Антоха вынул мундштук изо рта. Кларнет оказался немецким, изготовленным из черного дерева. «Спрятана ценность?» — вспомнил вдруг Мазуркевича. Пробежался по клапанам — все они исправно открывались под пальцами. А подушечки схлопывали, закрывались.
Как жаль, что вы не играете!
Решительно сбросил крышку, прямо взглянул: ну, конечно, на фото — она! Смуглое лицо, блеск зубов, темный пушок над верхней губой. Губы крупные, резко очерченные. И взгляд — странный, не пускающий, обращенный в себя.
Так вот ты какая, на меня не похожая! Бросившая.
Темная челка спадает на лоб, на шее — круглые бусы.
Красивая. Очень красивая. Юная. Почему же мы так непохожи?
— Мама, — шепнул еле слышно, — мамочка! Мамулька моя!
Такое чувство возникло, что если подыщет заветное слово, она отзовется. «Мама» была уже, «мама» — не проходила.
— Это я, мамулька, Антоша, — сказал чуть погромче. Горячая капля упала на фотокарточку. — Мамулька, мне плохо.
Засунул руку в карман узких джинсовых брюк, извлек мятый платок, осторожно прижал, промокнул.
— Я, мам, школу кончаю. Троек нет, приходи, — тихонько позвал. Лицо ее как будто стало светлее.
Он подумал: что еще бы сказать?
— Я эту уродину выставлю, — вдруг произнес.
И напрасно это он произнес!
Улыбка ее показалась внезапно язвительной. Косо взглянула она на того, кто на фото прижался к ней сбоку. Антоха присмотрелся внимательней: парень, худосочный, задумчивый, шея цыплячья, жидкие волосы расчесаны на пробор. Неуверенно, исподлобья глядит на Антоху. Отец.

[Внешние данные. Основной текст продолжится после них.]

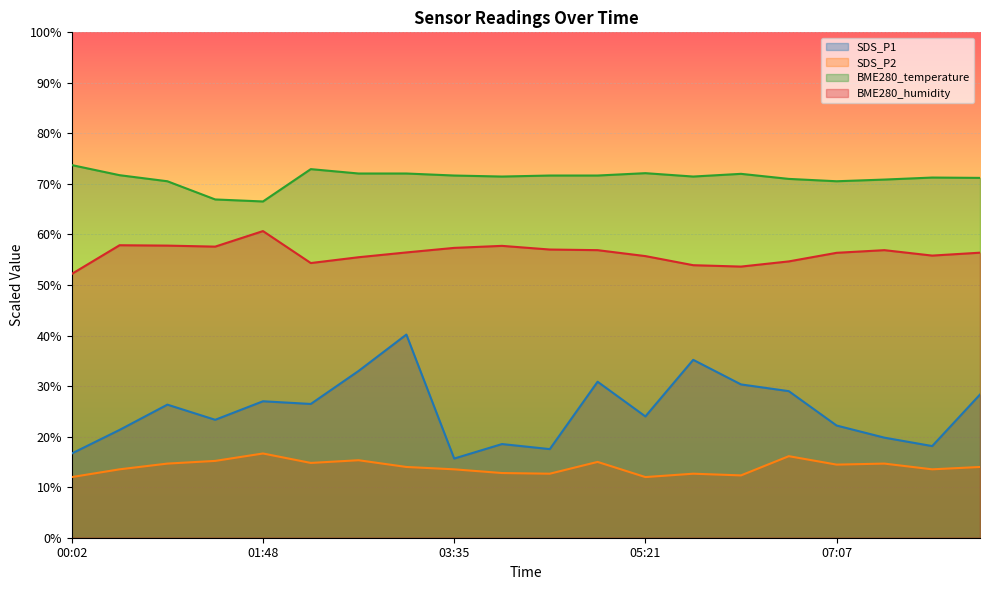

Which series has the largest total across all categories?

BME280_temperature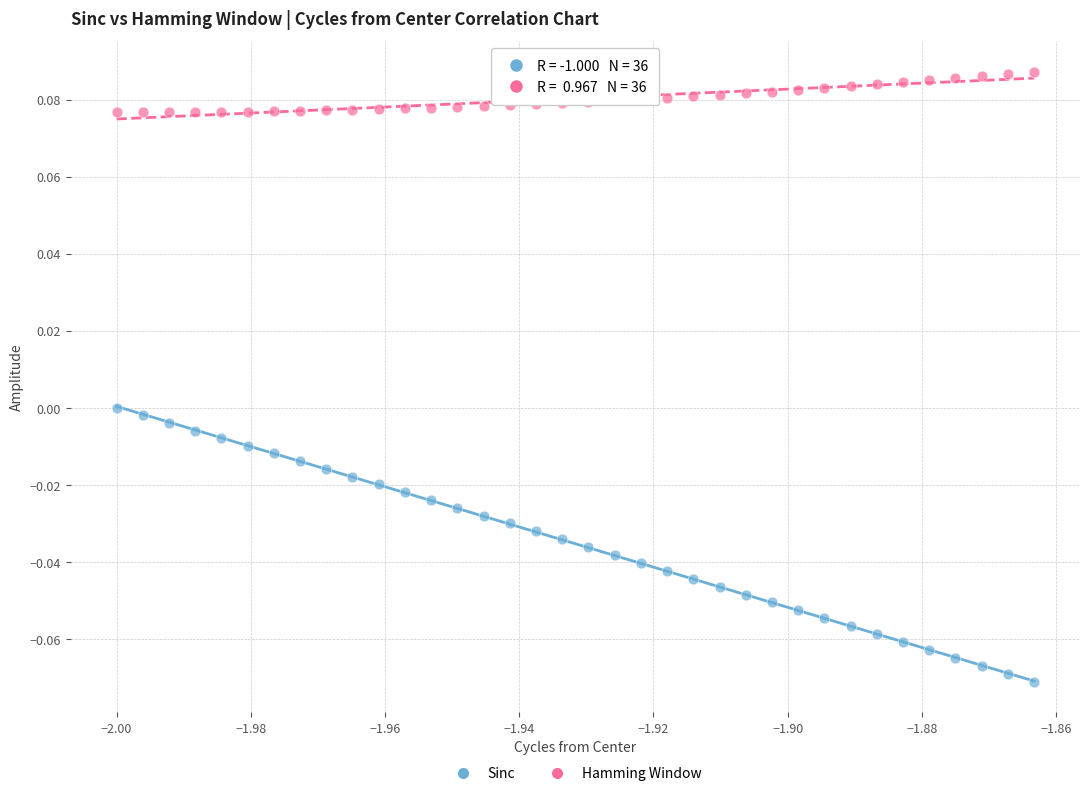

Which series has the widest spread of Y values?

Sinc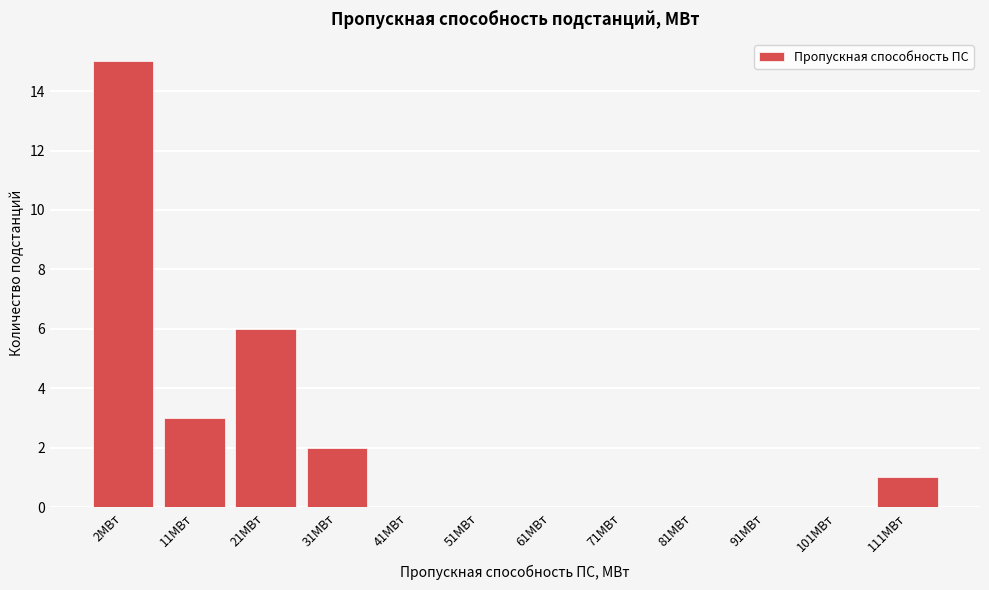

Reading left to right, list all the values displayed in this chart.

2МВт=15	11МВт=3	21МВт=6	31МВт=2	41МВт=0	51МВт=0	61МВт=0	71МВт=0	81МВт=0	91МВт=0	101МВт=0	111МВт=1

— Ты ко мне приходи, не к нему, — торопливо шепчет Антоха, но все уже безнадежно испорчено. Женщина будто взметывает вверх подбородок, переводит пренебрежительный взгляд с отца на бледного тщедушного сына с жидкими слипшимися волосами — похожи, как незрелый подсолнух похож на незрелый подсолнух! — и вновь на отца. — Я только внешне в него, — силится опровергнуть Антоха, но все безнадежно испорчено.
— Внешне? — недоверчиво она улыбается.
— Как жаль, что вы не поете! — Антоха дико кричит.
— Не груби же, Антоша, — слышится голос. Этот голос… Глубокий контральто. Ах, ну, разумеется, это — она, не мамулька, а мачеха, это мачехин голос! Всюду она!
Все собою заполнила, все испоганила!